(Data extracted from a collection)
-=-=-
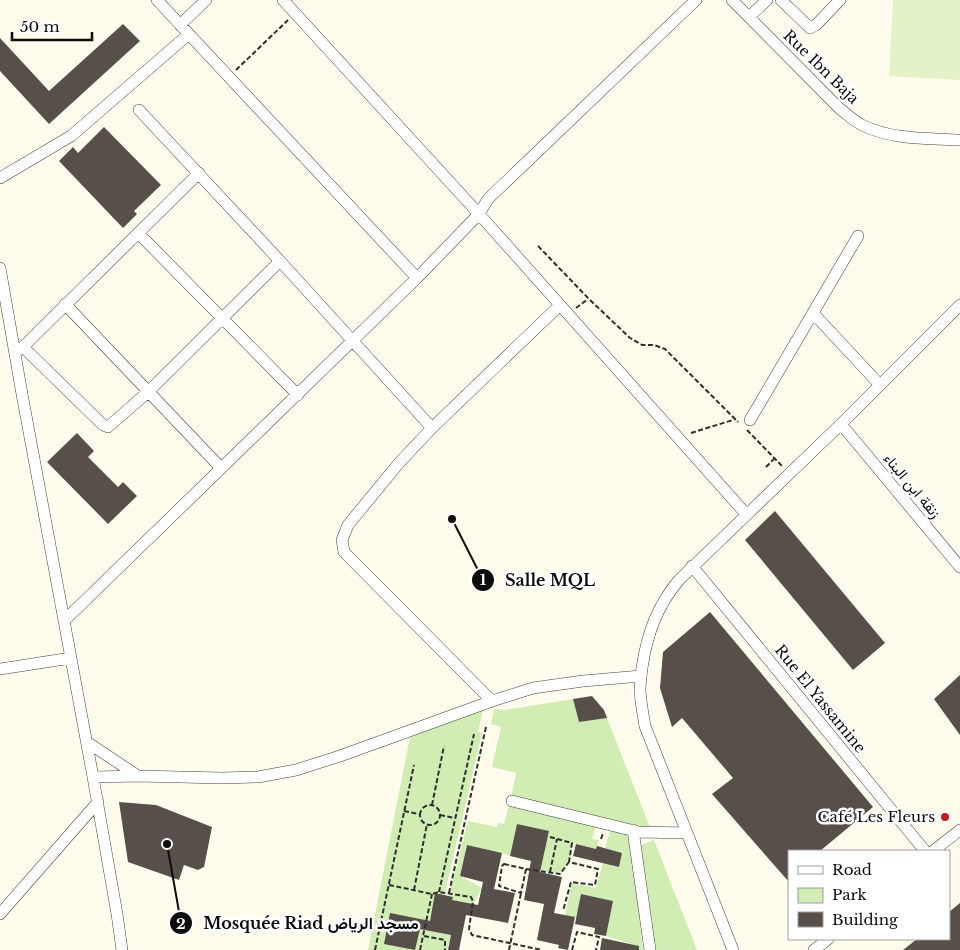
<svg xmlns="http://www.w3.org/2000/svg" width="960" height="950" font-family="'Libre Baskerville',Vazirmatn,serif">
<rect width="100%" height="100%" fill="#fffcee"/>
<path fill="#d1edb4" d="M573 699 579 722 607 718 651 830 511 797 516 773 492 767 501 727 491 724 494 709 505 710Z
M483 709 478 732 482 733 445 893V895L436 893 429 930 451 935 447 950H368L410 737Z
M509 805 596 826 592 839 599 840 596 849 573 843 569 862 561 874 540 870 549 831 517 824 510 856 502 853 467 845 460 876 482 888 473 905 452 900 453 897 449 896 468 821 497 827 498 823 504 824Z
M610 831 630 833 643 950H633L634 945 606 936 613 901 582 894 577 918 565 915 572 883 596 888 603 863 619 867 622 853 605 848Z
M654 840 697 950H652L638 846Z"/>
<path fill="#e3f3c7" d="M893 0H960V80L889 76Z"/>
<path fill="#574f49" d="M123 24 140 41 49 124 0 71V38L49 91Z
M104 127 161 185 134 211 137 214 123 228 59 161 73 147 78 153Z
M77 433 94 451 88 457 118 487 123 482 137 496 108 524 47 462Z
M775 511 885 643 853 670 745 540Z
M710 612 873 807 820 851H789V882L712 794 733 778 682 718 672 727 660 688 663 652Z
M960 675V735L934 699Z
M592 696 604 710 607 718 579 722 573 699Z
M119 802 156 805 212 827 204 867 198 870 184 865 179 880 128 862Z
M517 824 549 831 540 872 562 877 554 913 575 917 568 950 558 948 559 945 537 940 544 904 524 900 531 861 510 856Z
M576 844 596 849 597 846 622 853 619 867 573 856Z
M467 845 502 853 494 889 515 893 508 923 466 915 459 950H448L451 935 420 929 415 950 384 944 390 913 430 921 435 893 453 897 452 900 478 905 483 882 460 876Z
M581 894 613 901 606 936 594 934 595 928 575 924Z
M960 903V950H903L917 939H949V912Z
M602 938 639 946V950H600Z"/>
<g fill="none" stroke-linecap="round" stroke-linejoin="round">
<defs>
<path id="minor" d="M157 0 417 278
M283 0 479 214 746 514
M732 0 840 109C847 114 854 121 862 125 892 140 927 138 960 140
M781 0 810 28 816 25 840 0
M749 17 767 0
M180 25 206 0
M139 110 280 261 432 428
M0 178 71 136 189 34
M138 233 298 395
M0 268 22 394 93 777 117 914 122 950
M65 304 221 468
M813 313 879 384
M23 347 103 425 108 427 148 392 280 261
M18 349 23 347 199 173
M750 420 858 236
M841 424 960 567
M692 566 925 851
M64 621 417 278 479 214 488 199 696 0
M0 669 71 658
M492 701 344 552 342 540 348 525 399 463 432 428 560 305
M87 742 138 776
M93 777 138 776 222 778 258 777 296 770 340 756 492 701 533 688 583 681 641 676
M512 801 639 832 686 833
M633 830 650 950
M933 851 960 830
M0 914 98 802
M733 950 645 726C643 715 641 703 640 691 640 684 641 676 642 668 647 634 657 606 679 580L841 424 960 305
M814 950 828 939"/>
</defs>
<use href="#minor" stroke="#404040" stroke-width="12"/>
<path stroke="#2f2f2f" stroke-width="2" stroke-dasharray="5 2.5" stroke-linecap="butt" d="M236 70 288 20
M538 246 589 299 630 338 642 345H654L665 349 738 422
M576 308 588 299
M747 430 782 466
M691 433 736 419
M766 467 775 458
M420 815a10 10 0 1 1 20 0a10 10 0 1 1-20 0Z
M432 805 444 746
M404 811 419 814
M440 815 455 818
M550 837 572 843 569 862
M601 839 603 833
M504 864 526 869 521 893 499 886 502 866Z
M526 869 560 874 569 862 598 869 595 885 571 882 563 911
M550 872 557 839
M389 885 432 894 439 892 471 897 473 901 469 929 472 935 542 950
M414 890 427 824
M439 892 474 734
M449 893 486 727
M424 936 445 940V950
M375 950 414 765
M420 950 432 894
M509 950 521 893
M572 950 577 932 599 937 596 950"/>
<use href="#minor" stroke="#fff" stroke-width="11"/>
</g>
<circle fill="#c81b21" stroke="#fff" stroke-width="2" cx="945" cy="817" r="5"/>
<g text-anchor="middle" stroke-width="5" stroke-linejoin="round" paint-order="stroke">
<g font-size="15" fill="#0d0d0d" stroke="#fff">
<text transform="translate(821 67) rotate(44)" y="5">Rue Ibn Baja</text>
<text transform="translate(912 486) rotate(50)" y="5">زنقة ابن البناء</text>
<text transform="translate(820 699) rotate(51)" y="5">Rue El Yassamine</text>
</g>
<g font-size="15" fill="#0d0d0d" stroke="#fff" text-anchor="end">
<text x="935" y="822">Café Les Fleurs</text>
</g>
</g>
<path fill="none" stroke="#0d0d0d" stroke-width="2" d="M452 519L483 580M167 844L181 923"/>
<g fill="#0d0d0d" stroke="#fff" stroke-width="2">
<circle cx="452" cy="519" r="5"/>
<circle cx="167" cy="844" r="5"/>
<circle cx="483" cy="580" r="12"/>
<circle cx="181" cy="923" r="12"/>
</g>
<g font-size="15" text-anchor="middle" font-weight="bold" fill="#fff">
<text x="483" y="585">1</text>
<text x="181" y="929">2</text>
</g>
<g font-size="16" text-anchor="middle" font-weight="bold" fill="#0d0d0d" stroke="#fff" stroke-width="5" stroke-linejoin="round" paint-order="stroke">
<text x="550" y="586">Salle MQL</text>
<text x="311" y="929">Mosquée Riad مسجد الرياض</text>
</g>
<rect x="788" y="850" width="162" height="90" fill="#ffffff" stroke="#9e9e9e"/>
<rect x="798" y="866" width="25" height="8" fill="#ffffff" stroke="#9e9e9e"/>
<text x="832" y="875" font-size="15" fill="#0d0d0d">Road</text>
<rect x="798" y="888" width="25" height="15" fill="#d1edb4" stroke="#9e9e9e"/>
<text x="832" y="900" font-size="15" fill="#0d0d0d">Park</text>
<rect x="798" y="912" width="25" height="15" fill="#574f49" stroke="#9e9e9e"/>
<text x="832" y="925" font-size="15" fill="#0d0d0d">Building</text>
<path d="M12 32v8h80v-8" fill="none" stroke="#0d0d0d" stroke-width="2.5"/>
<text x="20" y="32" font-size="15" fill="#0d0d0d" stroke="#ffffff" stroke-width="4" paint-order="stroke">50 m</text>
</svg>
-=-=-
* _WORK ORDER_:
From the entries above, extract only the lines running from the one containing "M467 845 502" through the one containing "M18 349 23 347 199 173", inclusive.

* _EXERCISE OUTPUT_:
M467 845 502 853 494 889 515 893 508 923 466 915 459 950H448L451 935 420 929 415 950 384 944 390 913 430 921 435 893 453 897 452 900 478 905 483 882 460 876Z
M581 894 613 901 606 936 594 934 595 928 575 924Z
M960 903V950H903L917 939H949V912Z
M602 938 639 946V950H600Z"/>
<g fill="none" stroke-linecap="round" stroke-linejoin="round">
<defs>
<path id="minor" d="M157 0 417 278
M283 0 479 214 746 514
M732 0 840 109C847 114 854 121 862 125 892 140 927 138 960 140
M781 0 810 28 816 25 840 0
M749 17 767 0
M180 25 206 0
M139 110 280 261 432 428
M0 178 71 136 189 34
M138 233 298 395
M0 268 22 394 93 777 117 914 122 950
M65 304 221 468
M813 313 879 384
M23 347 103 425 108 427 148 392 280 261
M18 349 23 347 199 173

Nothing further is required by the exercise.